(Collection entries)
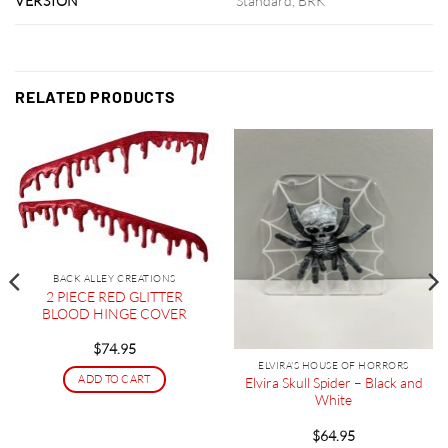
VERSION
Standard, BRK
RELATED PRODUCTS
BACK ALLEY CREATIONS
2 PIECE RED GLITTER
BLOOD HINGE COVER
$
74.95
ELVIRA'S HOUSE OF HORRORS
ADD TO CART
Elvira Skull Spider – Black and
White
$
64.95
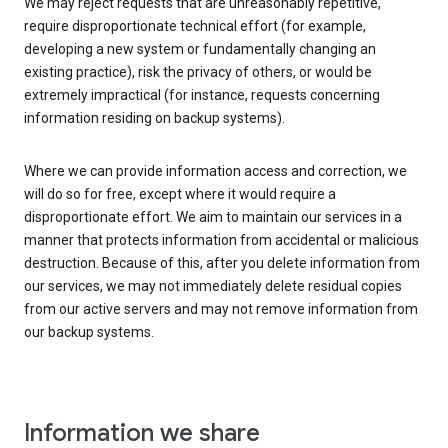
We may reject requests that are unreasonably repetitive,
require disproportionate technical effort (for example,
developing a new system or fundamentally changing an
existing practice), risk the privacy of others, or would be
extremely impractical (for instance, requests concerning
information residing on backup systems).
Where we can provide information access and correction, we
will do so for free, except where it would require a
disproportionate effort. We aim to maintain our services in a
manner that protects information from accidental or malicious
destruction. Because of this, after you delete information from
our services, we may not immediately delete residual copies
from our active servers and may not remove information from
our backup systems.
Information we share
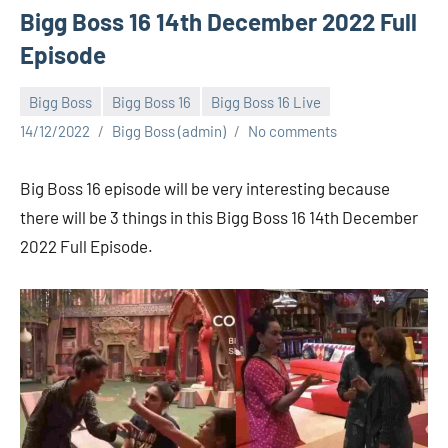
Bigg Boss 16 14th December 2022 Full
Episode
Bigg Boss
Bigg Boss 16
Bigg Boss 16 Live
14/12/2022
Bigg Boss (admin)
No comments
Big Boss 16 episode will be very interesting because
there will be 3 things in this Bigg Boss 16 14th December
2022 Full Episode.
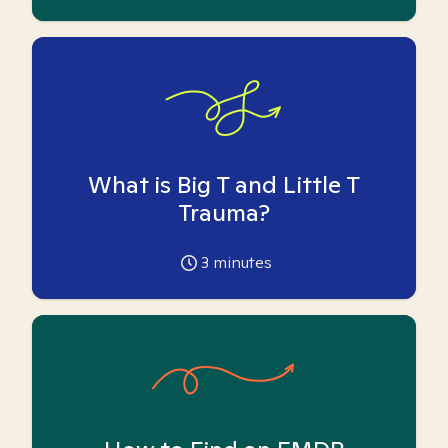
What is Big T and Little T
Trauma?
3
minutes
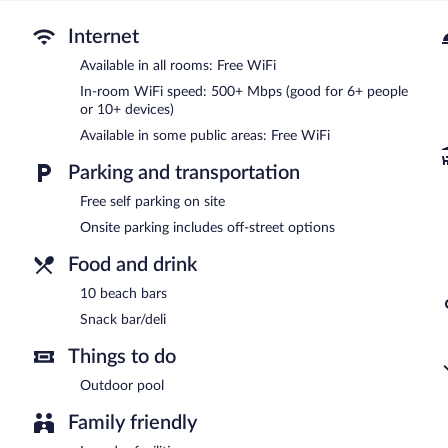
The motel offers a snack bar/deli. Guests can unwind with a drink a
Internet
equipped with complimentary wireless Internet access. This Venice 
vending machine. Onsite self parking is complimentary.
Available in all rooms: Free WiFi
Motel 6 Venice, FL has designated areas for smoking.
In-room WiFi speed: 500+ Mbps (good for 6+ people
or 10+ devices)
Available in some public areas: Free WiFi
Parking and transportation
Free self parking on site
Onsite parking includes off-street options
Food and drink
10 beach bars
Snack bar/deli
Things to do
Outdoor pool
Family friendly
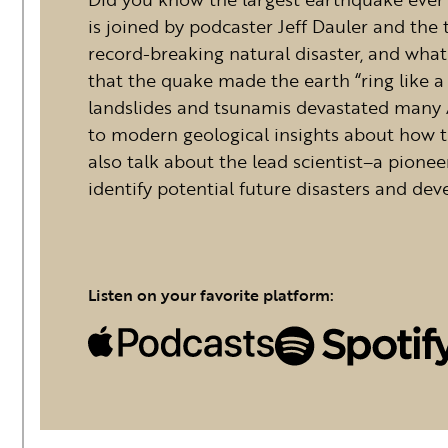
is joined by podcaster Jeff Dauler and the
record-breaking natural disaster, and what 
that the quake made the earth “ring like 
landslides and tsunamis devastated many Al
to modern geological insights about how th
also talk about the lead scientist–a pionee
identify potential future disasters and dev
Listen on your favorite platform:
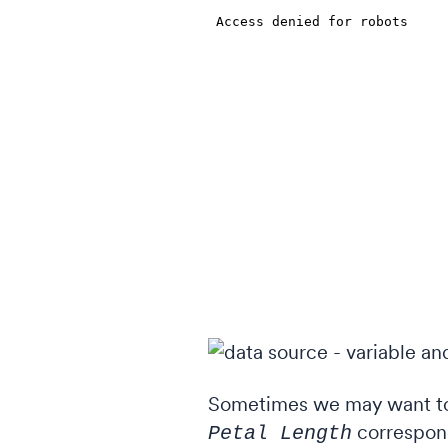
Sometimes we may want to 
correspond
Petal Length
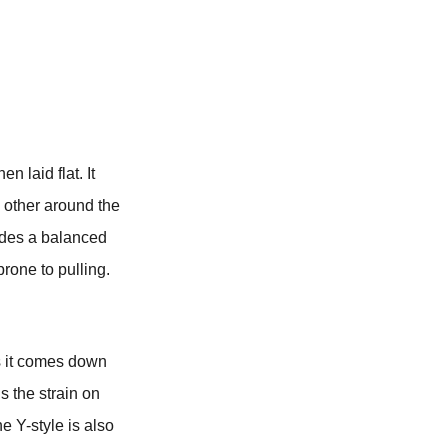
n laid flat. It
 other around the
vides a balanced
prone to pulling.
as it comes down
s the strain on
he Y-style is also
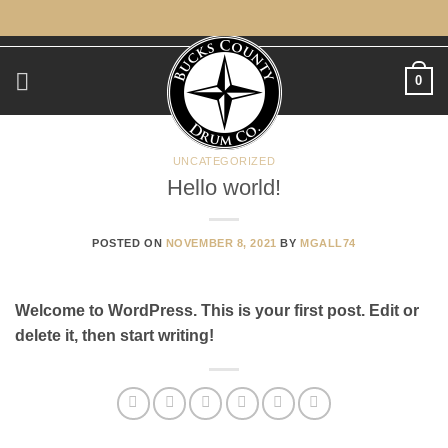
Skip
to
content
0
UNCATEGORIZED
Hello world!
POSTED ON
NOVEMBER 8, 2021
BY
MGALL74
Welcome to WordPress. This is your first post. Edit or
delete it, then start writing!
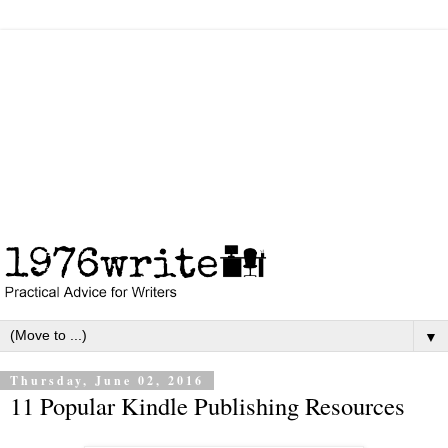
▼
Thursday, June 02, 2016
11 Popular Kindle Publishing Resources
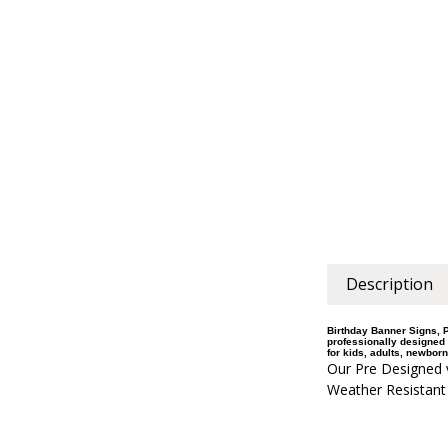
Description
Birthday Banner Signs, P
professionally designed 
for kids, adults, newborn
Our Pre Designed v
Weather Resistant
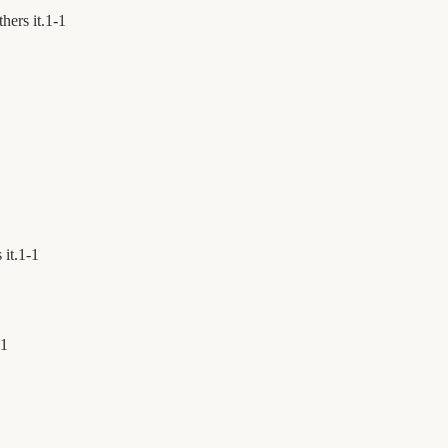
hers it.
1
-
1
 it.
1
-
1
1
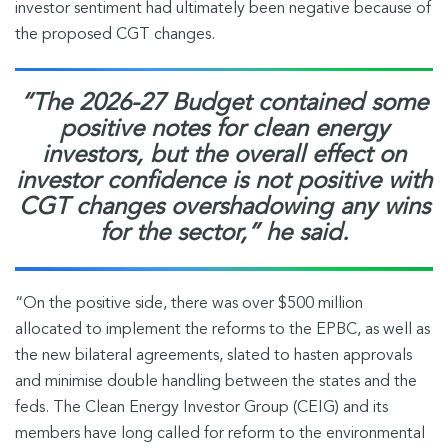
investor sentiment had ultimately been negative because of
the proposed CGT changes.
“The 2026-27 Budget contained some
positive notes for clean energy
investors, but the overall effect on
investor confidence is not positive with
CGT changes overshadowing any wins
for the sector,” he said.
“On the positive side, there was over $500 million
allocated to implement the reforms to the EPBC, as well as
the new bilateral agreements, slated to hasten approvals
and minimise double handling between the states and the
feds. The Clean Energy Investor Group (CEIG) and its
members have long called for reform to the environmental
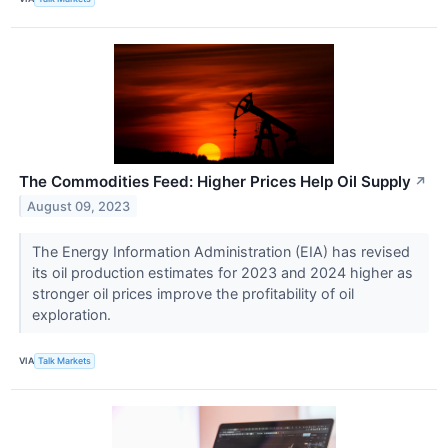
The Commodities Feed: Higher Prices Help Oil Supply
↗
August 09, 2023
The Energy Information Administration (EIA) has revised
its oil production estimates for 2023 and 2024 higher as
stronger oil prices improve the profitability of oil
exploration.
VIA
Talk Markets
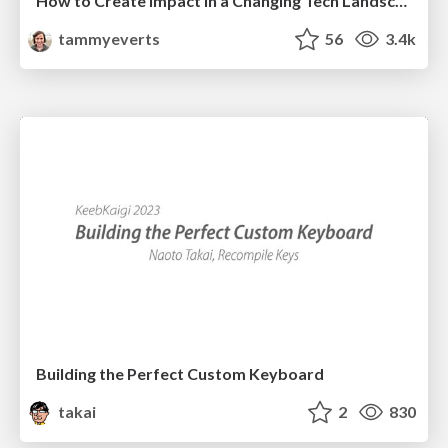
How to Create Impact in a Changing Tech Landscape [PerfNow 2023]
tammyeverts
56
3.4k
Building the Perfect Custom Keyboard
takai
2
830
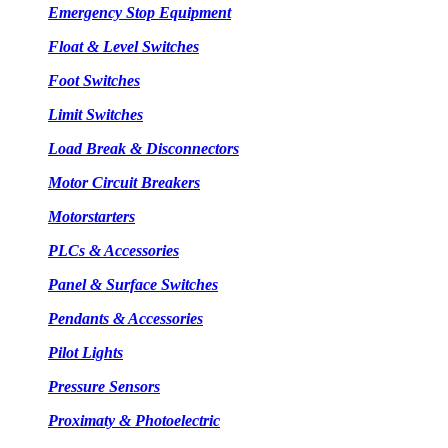
Emergency Stop Equipment
Float & Level Switches
Foot Switches
Limit Switches
Load Break & Disconnectors
Motor Circuit Breakers
Motorstarters
PLCs & Accessories
Panel & Surface Switches
Pendants & Accessories
Pilot Lights
Pressure Sensors
Proximaty & Photoelectric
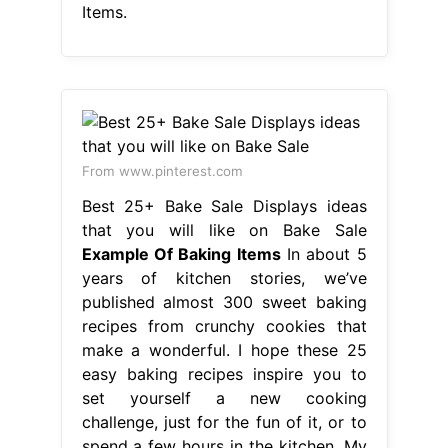
Items.
From www.pinterest.com
Best 25+ Bake Sale Displays ideas
that you will like on Bake Sale
Example Of Baking Items
In about 5
years of kitchen stories, we’ve
published almost 300 sweet baking
recipes from crunchy cookies that
make a wonderful. I hope these 25
easy baking recipes inspire you to
set yourself a new cooking
challenge, just for the fun of it, or to
spend a few hours in the kitchen. My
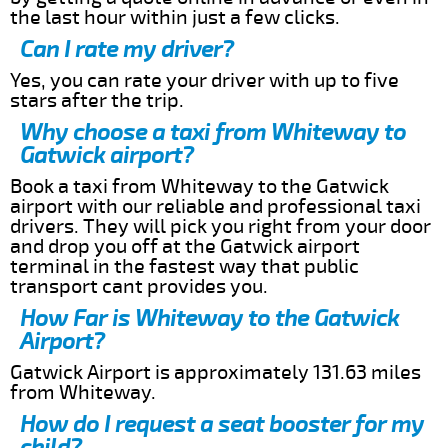
the last hour within just a few clicks.
Can I rate my driver?
Yes, you can rate your driver with up to five
stars after the trip.
Why choose a taxi from Whiteway to
Gatwick airport?
Book a taxi from Whiteway to the Gatwick
airport with our reliable and professional taxi
drivers. They will pick you right from your door
and drop you off at the Gatwick airport
terminal in the fastest way that public
transport cant provides you.
How Far is Whiteway to the Gatwick
Airport?
Gatwick Airport is approximately 131.63 miles
from Whiteway.
How do I request a seat booster for my
child?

PROBLEM DETAILS
Copy out all the data exactly, skipping the pictures.

RESPONSE BELOW
VERSION
Standard, BRK
RELATED PRODUCTS
BACK ALLEY CREATIONS
2 PIECE RED GLITTER
BLOOD HINGE COVER
$
74.95
ELVIRA'S HOUSE OF HORRORS
ADD TO CART
Elvira Skull Spider – Black and
White
$
64.95
We may reject requests that are unreasonably repetitive,
require disproportionate technical effort (for example,
developing a new system or fundamentally changing an
existing practice), risk the privacy of others, or would be
extremely impractical (for instance, requests concerning
information residing on backup systems).
Where we can provide information access and correction, we
will do so for free, except where it would require a
disproportionate effort. We aim to maintain our services in a
manner that protects information from accidental or malicious
destruction. Because of this, after you delete information from
our services, we may not immediately delete residual copies
from our active servers and may not remove information from
our backup systems.
Information we share
Bigg Boss 16 14th December 2022 Full
Episode
Bigg Boss
Bigg Boss 16
Bigg Boss 16 Live
14/12/2022
Bigg Boss (admin)
No comments
Big Boss 16 episode will be very interesting because
there will be 3 things in this Bigg Boss 16 14th December
2022 Full Episode.
What is Big T and Little T
Trauma?
3
minutes
The motel offers a snack bar/deli. Guests can unwind with a drink a
Internet
equipped with complimentary wireless Internet access. This Venice 
vending machine. Onsite self parking is complimentary.
Available in all rooms: Free WiFi
Motel 6 Venice, FL has designated areas for smoking.
In-room WiFi speed: 500+ Mbps (good for 6+ people
or 10+ devices)
Available in some public areas: Free WiFi
Parking and transportation
Free self parking on site
Onsite parking includes off-street options
Food and drink
10 beach bars
Snack bar/deli
Things to do
Outdoor pool
Family friendly
is joined by podcaster Jeff Dauler and the
record-breaking natural disaster, and what 
that the quake made the earth “ring like 
landslides and tsunamis devastated many Al
to modern geological insights about how th
also talk about the lead scientist–a pionee
identify potential future disasters and dev
Listen on your favorite platform:
Sometimes we may want to 
correspond
Petal Length
n laid flat. It
 other around the
vides a balanced
prone to pulling.
as it comes down
s the strain on
he Y-style is also
Skip
to
content
0
UNCATEGORIZED
Hello world!
POSTED ON
NOVEMBER 8, 2021
BY
MGALL74
Welcome to WordPress. This is your first post. Edit or
delete it, then start writing!
▼
Thursday, June 02, 2016
11 Popular Kindle Publishing Resources
Description
Birthday Banner Signs, P
professionally designed 
for kids, adults, newborn
Our Pre Designed v
Weather Resistant
hers it.
1
-
1
 it.
1
-
1
1
investor sentiment had ultimately been negative because of
the proposed CGT changes.
“The 2026-27 Budget contained some
positive notes for clean energy
investors, but the overall effect on
investor confidence is not positive with
CGT changes overshadowing any wins
for the sector,” he said.
“On the positive side, there was over $500 million
allocated to implement the reforms to the EPBC, as well as
the new bilateral agreements, slated to hasten approvals
and minimise double handling between the states and the
feds. The Clean Energy Investor Group (CEIG) and its
members have long called for reform to the environmental
The Commodities Feed: Higher Prices Help Oil Supply
↗
August 09, 2023
The Energy Information Administration (EIA) has revised
its oil production estimates for 2023 and 2024 higher as
stronger oil prices improve the profitability of oil
exploration.
VIA
Talk Markets
How to Create Impact in a Changing Tech Landscape [PerfNow 2023]
tammyeverts
56
3.4k
Building the Perfect Custom Keyboard
takai
2
830
Emergency Stop Equipment
Float & Level Switches
Foot Switches
Limit Switches
Load Break & Disconnectors
Motor Circuit Breakers
Motorstarters
PLCs & Accessories
Panel & Surface Switches
Pendants & Accessories
Pilot Lights
Pressure Sensors
Proximaty & Photoelectric
Items.
From www.pinterest.com
Best 25+ Bake Sale Displays ideas
that you will like on Bake Sale
Example Of Baking Items
In about 5
years of kitchen stories, we’ve
published almost 300 sweet baking
recipes from crunchy cookies that
make a wonderful. I hope these 25
easy baking recipes inspire you to
set yourself a new cooking
challenge, just for the fun of it, or to
spend a few hours in the kitchen. My
the last hour within just a few clicks.
Can I rate my driver?
Yes, you can rate your driver with up to five
stars after the trip.
Why choose a taxi from Whiteway to
Gatwick airport?
Book a taxi from Whiteway to the Gatwick
airport with our reliable and professional taxi
drivers. They will pick you right from your door
and drop you off at the Gatwick airport
terminal in the fastest way that public
transport cant provides you.
How Far is Whiteway to the Gatwick
Airport?
Gatwick Airport is approximately 131.63 miles
from Whiteway.
How do I request a seat booster for my
child?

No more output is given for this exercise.